Le storie delle persone

Pubblicato il 23-08-2023

di Roberto Cristaudo

Mi capita, sempre più spesso con l'avanzare dell'età, di interessarmi alle persone e, a livello inconscio, alle loro storie. Non conosco la maggior parte dei soggetti che incontro e che per vari motivi fotografo, ma – sempre più frequentemente – cerco di immedesimarmi, li osservo e penso: «Come sarei se fossi al posto loro?». In tutto questo immaginare e mettermi nei panni degli altri, mi capita di entrare in una dimensione più intima che alle volte mi fa mettere da parte la macchina fotografica.
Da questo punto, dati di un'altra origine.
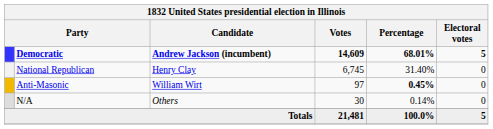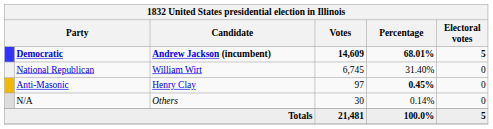National Republican | Candidate: Henry Clay -> William Wirt
Anti-Masonic | Candidate: William Wirt -> Henry Clay
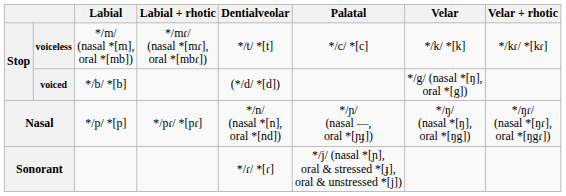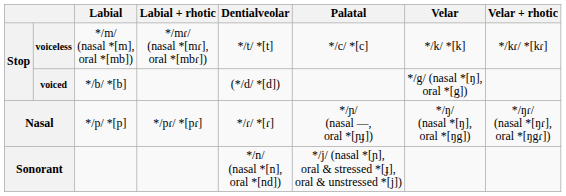Nasal | Dentialveolar: */n/ (nasal *[n], oral *[nd]) -> */ɾ/ *[ɾ]
Sonorant | Dentialveolar: */ɾ/ *[ɾ] -> */n/ (nasal *[n], oral *[nd])
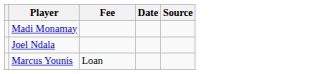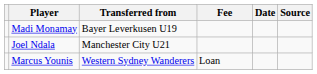+ column: Transferred from | Bayer Leverkusen U19 | Manchester City U21 | Western Sydney Wanderers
Osservo e parlo invece di fotografare e le persone si aprono e iniziano a raccontare. Scopro allora storie molto belle, a volte semplici, altre volte più complesse, ma quello che mi colpisce sempre è quella voglia di raccontare che quasi tutti hanno in ogni parte del mondo. Alle volte succede che la comunicazione sia più complicata del previsto. Negli anni che ho trascorso in giro per il mondo ho imparato a sopravvivere un po' ovunque. Conosco lo swahili, l'arabo e il cinese, ma non posso dire di saper parlare. L'unica lingua straniera con cui me la cavo bene è l'inglese che fortunatamente, molto più che in Italia, è parlato un po' da tutti.

Nel 2013 ero in Nepal e mi capitò di fotografare la proprietaria di un piccolo negozio di spezie e verdure. Osservando la piccola quantità di prodotti esposti chiesi perché fosse così esigua. Mi raccontò che la maggior parte dei vegetali in vendita nel suo negozio proveniva dal foraging. Finsi di capire ma in realtà, all'epoca, non sapevo di cosa si trattasse. Il termine inglese foraging indica la pratica di cercare il cibo in territori naturali non contaminati dall'inquinamento. I contadini provenienti dai villaggi vicini portavano ogni mattina quello che riuscivano a trovare nella foresta e lei si preoccupava di venderlo dividendo con loro il ricavato. Il foraging è un'attitudine che appartiene da sempre al genere umano e animale, ma necessita di una buona conoscenza della natura e di quello che si raccoglie perché non tutto il mondo vegetale è commestibile.

Mentre passeggiavo in un piccolo villaggio nepalese, ho scoperto in modo del tutto casuale che fino alla fine del 1800, la dieta dei ceti più bassi in Italia era composta per gran parte da cibo selvatico. Questo mi ha fatto riflettere su come gli ingredienti selvatici siano stati, quindi, parte importantissima della nostra cultura e ancora oggi la base di molte ricette. Ho capito che raccogliere cibo selvatico con consapevolezza e conoscenza è un modo di sostentamento economico a impatto zero sull'ambiente, ma per farlo è necessario conoscere bene l'ecosistema, le dinamiche che lo muovono, la botanica e il territorio. La cosa più curiosa rimane il fatto che tutto questo l'ho scoperto proprio in quel piccolo villaggio nepalese. Allora mi è venuto in mente che forse, oltre alla bellezza, saranno le storie delle persone a salvarci.